### WHAT YOU NEED TO DO
Please reproduce the material below word for word, from its first line through the line containing "24: (23, 90)", with both of those lines included. Leave the pictures out.

Stored records
○ ○ ○ ○ ○

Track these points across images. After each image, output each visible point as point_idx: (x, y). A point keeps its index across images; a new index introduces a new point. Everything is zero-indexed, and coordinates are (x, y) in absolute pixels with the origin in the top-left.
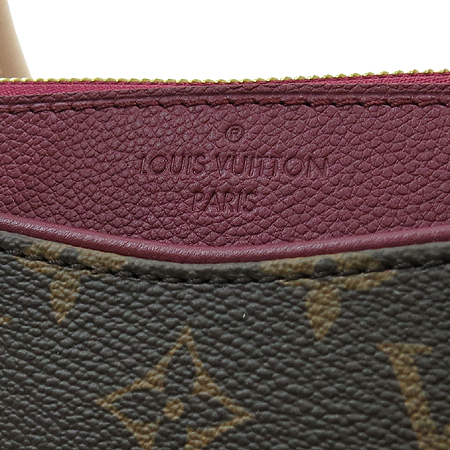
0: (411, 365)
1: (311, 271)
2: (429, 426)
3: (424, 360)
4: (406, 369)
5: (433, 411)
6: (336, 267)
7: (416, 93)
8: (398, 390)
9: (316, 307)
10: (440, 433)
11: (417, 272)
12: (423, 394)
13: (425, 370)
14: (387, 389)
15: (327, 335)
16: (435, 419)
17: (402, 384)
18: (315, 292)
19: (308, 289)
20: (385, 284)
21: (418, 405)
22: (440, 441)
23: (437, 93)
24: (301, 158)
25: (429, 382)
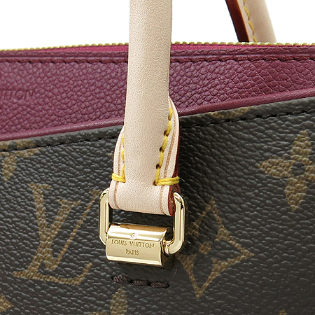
0: (41, 194)
1: (6, 148)
2: (44, 224)
3: (47, 192)
4: (38, 196)
5: (47, 217)
6: (16, 146)
7: (77, 56)
8: (34, 207)
9: (6, 166)
10: (49, 228)
11: (49, 148)
12: (44, 208)
13: (46, 197)
14: (30, 206)
15: (9, 180)
16: (47, 221)
17: (36, 203)
18: (7, 158)
19: (4, 157)
20: (35, 154)
21: (41, 214)
22: (47, 231)
23: (86, 56)
24: (23, 90)
25: (47, 203)
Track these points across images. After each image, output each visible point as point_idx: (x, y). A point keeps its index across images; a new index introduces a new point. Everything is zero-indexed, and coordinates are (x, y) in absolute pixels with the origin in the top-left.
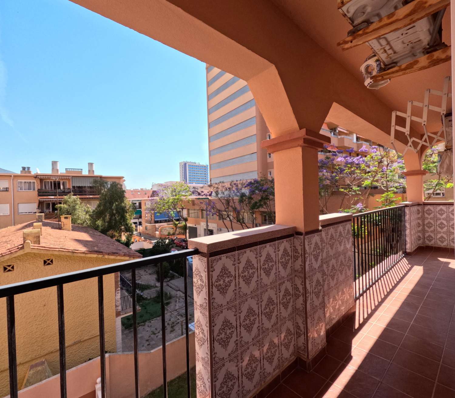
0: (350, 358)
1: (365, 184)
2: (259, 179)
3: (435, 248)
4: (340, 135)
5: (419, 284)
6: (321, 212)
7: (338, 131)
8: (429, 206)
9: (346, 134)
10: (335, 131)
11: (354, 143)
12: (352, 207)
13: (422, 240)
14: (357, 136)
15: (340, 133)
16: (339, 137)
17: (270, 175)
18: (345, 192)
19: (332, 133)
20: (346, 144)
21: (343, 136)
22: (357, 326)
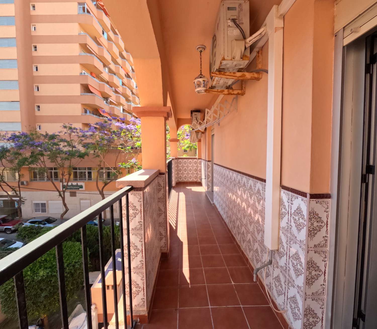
0: (182, 243)
1: (137, 145)
2: (29, 133)
3: (183, 182)
4: (110, 104)
5: (187, 201)
6: (98, 166)
7: (109, 101)
8: (180, 160)
9: (115, 105)
10: (107, 100)
11: (121, 113)
12: (129, 162)
13: (177, 179)
14: (123, 108)
15: (111, 103)
16: (110, 106)
17: (40, 129)
18: (122, 150)
19: (105, 101)
20: (116, 113)
21: (113, 106)
22: (175, 228)
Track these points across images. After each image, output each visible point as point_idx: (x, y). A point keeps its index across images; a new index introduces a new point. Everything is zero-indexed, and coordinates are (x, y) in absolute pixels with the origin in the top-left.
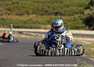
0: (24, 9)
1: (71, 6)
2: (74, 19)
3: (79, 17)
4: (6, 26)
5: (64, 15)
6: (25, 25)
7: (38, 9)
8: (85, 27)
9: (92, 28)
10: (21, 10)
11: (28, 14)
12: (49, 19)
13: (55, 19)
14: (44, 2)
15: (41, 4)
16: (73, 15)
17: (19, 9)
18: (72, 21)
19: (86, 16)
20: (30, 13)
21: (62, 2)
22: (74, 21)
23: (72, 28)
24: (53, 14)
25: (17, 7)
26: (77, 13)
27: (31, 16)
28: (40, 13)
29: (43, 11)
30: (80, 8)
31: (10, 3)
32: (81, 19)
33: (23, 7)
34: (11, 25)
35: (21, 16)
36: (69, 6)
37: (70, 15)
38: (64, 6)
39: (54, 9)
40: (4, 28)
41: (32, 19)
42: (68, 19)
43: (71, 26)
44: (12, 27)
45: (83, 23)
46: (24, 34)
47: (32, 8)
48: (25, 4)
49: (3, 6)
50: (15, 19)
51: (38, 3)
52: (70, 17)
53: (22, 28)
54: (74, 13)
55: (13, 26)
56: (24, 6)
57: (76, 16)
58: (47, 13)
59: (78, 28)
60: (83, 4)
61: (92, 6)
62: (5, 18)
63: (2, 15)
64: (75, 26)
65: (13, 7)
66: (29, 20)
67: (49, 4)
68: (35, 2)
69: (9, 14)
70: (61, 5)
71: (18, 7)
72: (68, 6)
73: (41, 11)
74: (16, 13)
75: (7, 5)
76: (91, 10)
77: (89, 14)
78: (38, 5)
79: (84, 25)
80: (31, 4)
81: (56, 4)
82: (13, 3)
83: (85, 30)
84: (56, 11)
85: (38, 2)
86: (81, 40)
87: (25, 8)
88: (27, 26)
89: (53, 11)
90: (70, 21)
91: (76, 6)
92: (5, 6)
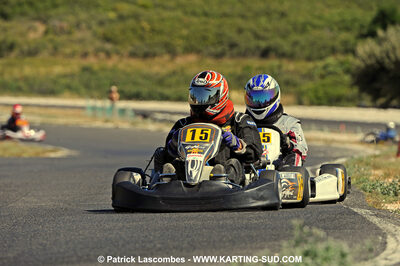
0: (158, 39)
1: (315, 27)
2: (323, 72)
3: (342, 63)
4: (95, 93)
5: (291, 57)
6: (160, 90)
7: (204, 38)
8: (360, 98)
9: (382, 101)
10: (148, 41)
11: (172, 53)
12: (239, 71)
13: (260, 68)
14: (225, 15)
15: (214, 22)
16: (321, 58)
17: (142, 38)
18: (317, 77)
19: (363, 61)
20: (179, 50)
21: (283, 15)
22: (322, 77)
23: (318, 102)
24: (253, 54)
25: (134, 30)
26: (333, 51)
27: (180, 61)
28: (212, 50)
29: (221, 43)
30: (344, 36)
31: (112, 15)
32: (347, 71)
33: (153, 30)
34: (114, 88)
35: (149, 61)
36: (309, 28)
37: (309, 59)
38: (290, 27)
39: (257, 37)
40: (92, 97)
41: (182, 70)
42: (304, 72)
43: (311, 94)
44: (116, 95)
45: (352, 86)
46: (155, 120)
47: (185, 32)
48: (163, 20)
49: (89, 28)
50: (129, 70)
51: (203, 19)
52: (311, 65)
53: (150, 97)
54: (323, 53)
55: (120, 92)
56: (157, 26)
57: (331, 60)
58: (235, 51)
59: (335, 101)
60: (354, 20)
61: (384, 28)
62: (96, 67)
63: (85, 55)
64: (326, 93)
65: (123, 32)
66: (174, 73)
67: (240, 22)
68: (194, 14)
69: (108, 54)
70: (282, 24)
71: (140, 32)
72: (303, 29)
73: (213, 45)
74: (130, 48)
75: (101, 23)
76: (380, 42)
77: (371, 55)
78: (206, 23)
79: (356, 90)
80: (180, 20)
81: (263, 20)
82: (121, 18)
83: (360, 106)
84: (263, 44)
85: (206, 14)
86: (343, 142)
87: (160, 32)
88: (167, 92)
89: (253, 43)
90: (309, 76)
91: (331, 30)
92: (95, 27)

○ ○ ○ ○ ○

### THE COMPLETED TASK
Track these points across images. After each image, output each visible point as point_idx: (x, y). A point keeps its index across images; a new index introduces a new point. Everything is zero-indexed, and coordinates are (x, y) in absolute pixels with the origin in the top-left.
0: (411, 365)
1: (311, 271)
2: (429, 426)
3: (424, 360)
4: (406, 369)
5: (433, 411)
6: (336, 267)
7: (416, 93)
8: (398, 390)
9: (316, 307)
10: (440, 433)
11: (417, 272)
12: (423, 394)
13: (425, 370)
14: (387, 389)
15: (327, 335)
16: (435, 419)
17: (402, 384)
18: (315, 292)
19: (308, 289)
20: (385, 284)
21: (418, 405)
22: (440, 441)
23: (437, 93)
24: (301, 158)
25: (429, 382)
0: (41, 194)
1: (6, 148)
2: (44, 224)
3: (47, 192)
4: (38, 196)
5: (47, 217)
6: (16, 146)
7: (77, 56)
8: (34, 207)
9: (6, 166)
10: (49, 228)
11: (49, 148)
12: (44, 208)
13: (46, 197)
14: (30, 206)
15: (9, 180)
16: (47, 221)
17: (36, 203)
18: (7, 158)
19: (4, 157)
20: (35, 154)
21: (41, 214)
22: (47, 231)
23: (86, 56)
24: (23, 90)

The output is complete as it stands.